▸ TASK DIRECTIONS: Beginning with the line that mentions "right knee: (182, 590)", reproduce every line through the last line of the entries, exactly, and only those.

Stored data entries
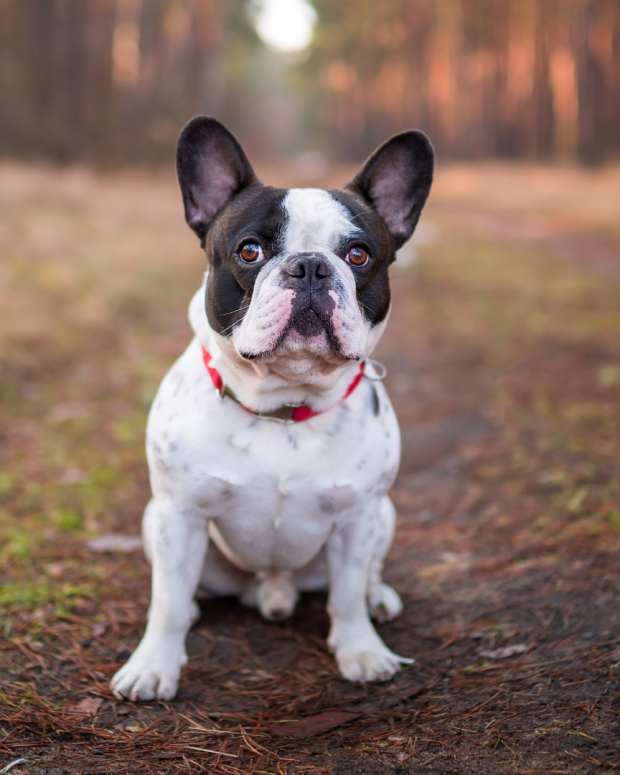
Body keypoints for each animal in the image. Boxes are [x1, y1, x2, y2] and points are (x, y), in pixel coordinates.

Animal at [110, 116, 432, 704]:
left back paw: (379, 600)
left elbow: (347, 594)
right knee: (182, 590)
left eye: (358, 255)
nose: (309, 267)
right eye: (250, 251)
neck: (284, 406)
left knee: (366, 577)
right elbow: (166, 603)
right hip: (155, 520)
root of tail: (274, 588)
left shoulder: (356, 519)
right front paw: (152, 666)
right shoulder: (179, 514)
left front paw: (362, 651)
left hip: (384, 515)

▸ RESULT:
right knee: (182, 590)
left eye: (358, 255)
nose: (309, 267)
right eye: (250, 251)
neck: (284, 406)
left knee: (366, 577)
right elbow: (166, 603)
right hip: (155, 520)
root of tail: (274, 588)
left shoulder: (356, 519)
right front paw: (152, 666)
right shoulder: (179, 514)
left front paw: (362, 651)
left hip: (384, 515)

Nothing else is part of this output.